**** Estratto della pagina ****
Ma se alla fine dei conti volete (sottolineo il voi teologi/clericali/…) il divorzio per la “durezza dei nostri cuori”, perchè tanto arzigogolare? L’ultimo sinodo, ma anche AL (mi permetta), è uno stillicidio di “vorrei” ed un balletto di “posso/non posso”.
Ora si uscirà in mare aperto? Un avviso ai naviganti: attenti alle tempeste. Un tempo, il Venerdì santo, si cantava “atque portum praeparare, arcam mundo naufrago”. Oggi c’è la voglia di gettarsi in mare… Maledetti tradizionalisti! Buone vacanze (ma le ha fatte?)
[…] Pubblicato il 18 agosto 2016 nel blog: Come se non […]
Ecco la risposta del papa:i teologi “si impegnino in maniera rinnovata nell’approfondimento e nella diffusione del Magistero, confrontandosi con le sfide della cultura contemporanea. L’ambito di riflessione siano le frontiere; anche nello studio teologico non venga mai meno la prospettiva pastorale e l’attenzione alle ferite dell’umanità”. (papa Francesco a Mons. Paglia)
Non male, vero? Le fa paura, il mare? Io mi tuffo tutto le mattine. Buone vacanze
Duc in altum! Ma è pericoloso gettarsi sugli scogli… anche per il papa.
**** Voci estratte ****
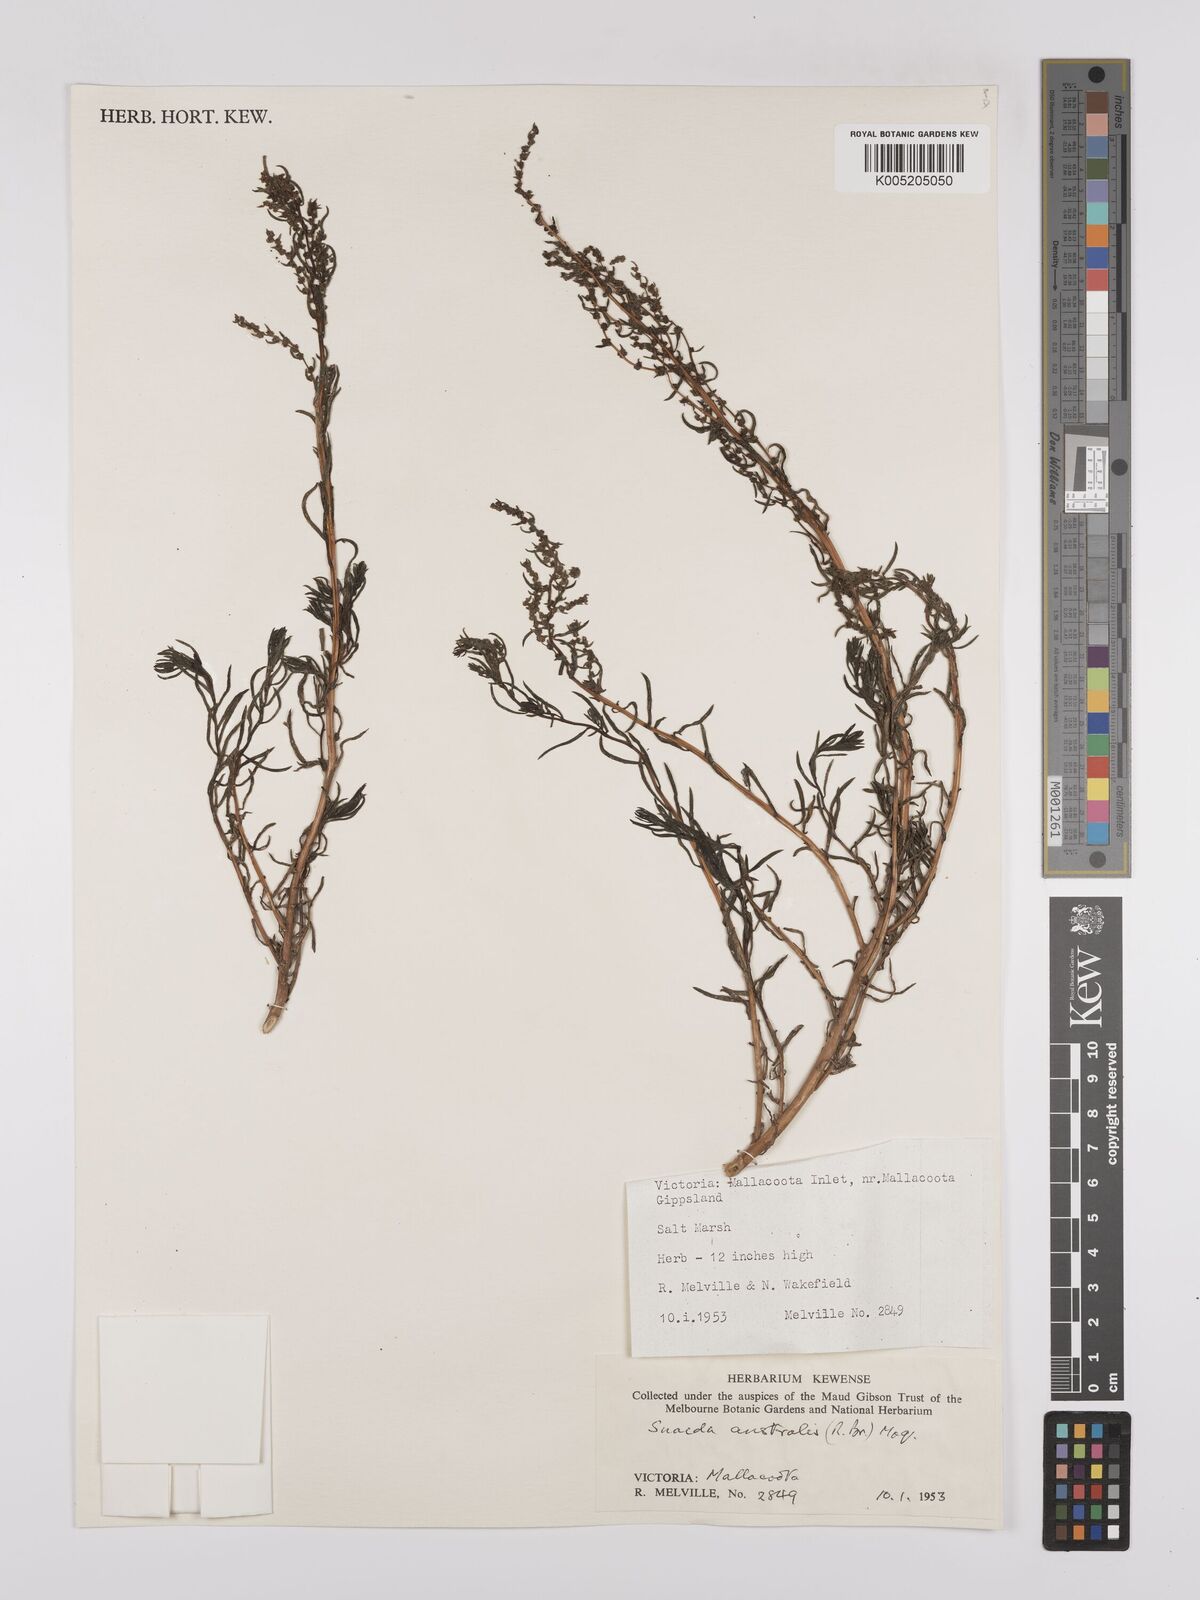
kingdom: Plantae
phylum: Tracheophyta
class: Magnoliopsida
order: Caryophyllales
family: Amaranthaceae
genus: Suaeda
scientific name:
****
Esercizi:
1. Rispondi alle domande seguenti basandoti sull'estratto della pagina.
(a) Quali parole si cantavano un tempo il Venerdì santo?
(b) In quale data risulta la pubblicazione nel blog «Come se non»?
(c) A chi sono rivolte le parole di papa Francesco citate?
2. Indica se ciascuna affermazione concorda con l'estratto della pagina e riporta le parole del testo che lo dimostrano.
(a) Nelle parole del papa citate, lo studio teologico non deve mai perdere la prospettiva pastorale.
(b) L'ultimo sinodo viene descritto come un momento di chiarezza definitiva.
(c) I naviganti vengono avvisati di fare attenzione alle tempeste.

Soluzioni:
1.
(a) «atque portum praeparare, arcam mundo naufrago»
(b) Il 18 agosto 2016.
(c) A Mons. Paglia.

2.
(a) Sì: «anche nello studio teologico non venga mai meno la prospettiva pastorale».
(b) No: «è uno stillicidio di “vorrei” ed un balletto di “posso/non posso”».
(c) Sì: «Un avviso ai naviganti: attenti alle tempeste.»